As I’ve only recently turned to crime, people often ask me what inspired me to write my first Juno Browne mystery.
The inspiration for writing ‘Dead in Devon’ goes back a long way, to a time when having decided that a teaching career was not for me, I was cobbling together a living from selling my own artwork and dabbling in antiques; a subject about which I knew perilously little.
Then an artist friend invited me to share the stall he rented at Bermondsey’s weekly antiques market. This meant driving to London every Thursday evening and spending an uncomfortable night in the van, parked, if we were lucky, as close to his stall site as possible.
In those days, the market started at four a.m. when the stalls were delivered, flat-packed as it were, by council workmen. After this noisy alarm-call, it was a rush to assemble them and display our wares as customers began appearing almost at once. Representatives from expensive London antique shops and galleries arrived by taxi, gathering in the pre-dawn darkness to look over our goods by torchlight. They didn’t want anyone else to beat them to an undiscovered Rembrandt or a rare Ming vase.
In fact, this historic market used to be open all night long. The law allowed merchandise to be sold there between sunset and sun-up without any inquiry into its provenance, making it the perfect place to off-load stolen goods.
My artist friend was talented. For the market each week he produced a number of ‘Victorian’ paintings: seascapes, farmyard or hunting scenes, which he aged with a special ‘recipe’ that made these freshly painted pictures look a hundred years old. These were not just purchased by unsuspecting tourists but by traders and gallery owners who knew perfectly well who had painted them and when.
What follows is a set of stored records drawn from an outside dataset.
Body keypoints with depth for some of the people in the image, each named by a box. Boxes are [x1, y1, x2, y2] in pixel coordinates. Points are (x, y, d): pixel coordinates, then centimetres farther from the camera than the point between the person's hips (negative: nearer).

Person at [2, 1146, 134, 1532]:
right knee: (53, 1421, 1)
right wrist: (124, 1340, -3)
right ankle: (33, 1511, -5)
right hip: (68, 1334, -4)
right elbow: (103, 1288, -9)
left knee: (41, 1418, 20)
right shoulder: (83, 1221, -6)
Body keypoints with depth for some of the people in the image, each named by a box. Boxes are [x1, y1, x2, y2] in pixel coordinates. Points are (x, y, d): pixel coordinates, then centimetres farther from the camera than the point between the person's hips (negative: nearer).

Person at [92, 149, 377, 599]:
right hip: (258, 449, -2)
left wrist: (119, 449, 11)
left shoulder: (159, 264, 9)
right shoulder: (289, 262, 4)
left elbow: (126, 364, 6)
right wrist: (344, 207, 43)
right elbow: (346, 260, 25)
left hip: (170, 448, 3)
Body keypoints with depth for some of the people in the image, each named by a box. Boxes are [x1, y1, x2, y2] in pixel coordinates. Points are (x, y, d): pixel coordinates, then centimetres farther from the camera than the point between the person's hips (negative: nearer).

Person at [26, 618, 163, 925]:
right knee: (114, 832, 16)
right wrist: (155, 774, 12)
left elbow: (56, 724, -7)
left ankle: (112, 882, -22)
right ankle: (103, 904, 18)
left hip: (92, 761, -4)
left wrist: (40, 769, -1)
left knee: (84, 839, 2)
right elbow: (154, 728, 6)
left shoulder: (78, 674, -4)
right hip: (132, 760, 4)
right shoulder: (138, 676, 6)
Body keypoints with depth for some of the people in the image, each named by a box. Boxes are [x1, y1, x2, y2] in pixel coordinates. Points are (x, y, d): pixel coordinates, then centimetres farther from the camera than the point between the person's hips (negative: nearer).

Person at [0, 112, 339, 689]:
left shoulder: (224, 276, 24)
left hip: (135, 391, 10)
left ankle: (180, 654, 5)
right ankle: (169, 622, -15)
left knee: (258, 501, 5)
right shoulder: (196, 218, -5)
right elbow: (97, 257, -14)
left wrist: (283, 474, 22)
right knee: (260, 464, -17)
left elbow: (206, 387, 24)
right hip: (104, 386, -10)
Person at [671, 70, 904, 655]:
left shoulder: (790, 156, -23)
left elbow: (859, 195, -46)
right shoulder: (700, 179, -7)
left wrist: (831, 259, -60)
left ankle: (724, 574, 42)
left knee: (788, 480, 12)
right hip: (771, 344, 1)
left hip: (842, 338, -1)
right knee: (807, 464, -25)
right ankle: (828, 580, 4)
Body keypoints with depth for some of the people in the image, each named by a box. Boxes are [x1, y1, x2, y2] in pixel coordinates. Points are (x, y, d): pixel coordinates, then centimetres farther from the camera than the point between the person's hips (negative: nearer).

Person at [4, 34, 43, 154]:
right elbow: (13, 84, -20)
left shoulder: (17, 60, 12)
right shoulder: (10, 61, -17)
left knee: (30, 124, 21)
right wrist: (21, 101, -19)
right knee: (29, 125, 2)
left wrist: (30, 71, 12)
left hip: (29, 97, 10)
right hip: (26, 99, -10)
Amongst hundreds of honest traders I met several ingenious individuals who made their own antiques; I discovered where I could purchase specially ‘aged’ products, and learned never to buy a chamber-pot from another stall-holder. (The nights are long and the toilets don’t open till 6am.)
All this cheerful larceny gave me ideas for ‘Dead in Devon’, although it was to be a long time before I put them down on paper, and Bermondsey market, although still famous, has dwindled to a smaller and more regulated affair. Having moved myself to Devon in the meantime, I discovered the perfect place for a murder mystery set in the world of antiques: the small Dartmoor town of Ashburton boasts sixteen antique shops, more per square mile than any other town in the country, as well as an auctioneer. My own meandering career path helped to provide material for heroine Juno Browne’s occupation as maid-of-all-work, and so her first adventure was born.
Now I find the source of my inspiration is changing. Rural crime is on the rise and presenting ever more intriguing plot opportunities. Antiques are an important theme as Juno struggles to run her own shop without, like me, knowing very much about them. But in my second book ‘Dead on Dartmoor’, and the third Juno Browne mystery which I am writing now, the town of Ashburton with its fascinating and slightly disreputable history, the lush surrounding countryside and the rugged power of Dartmoor itself, has become my real source of inspiration.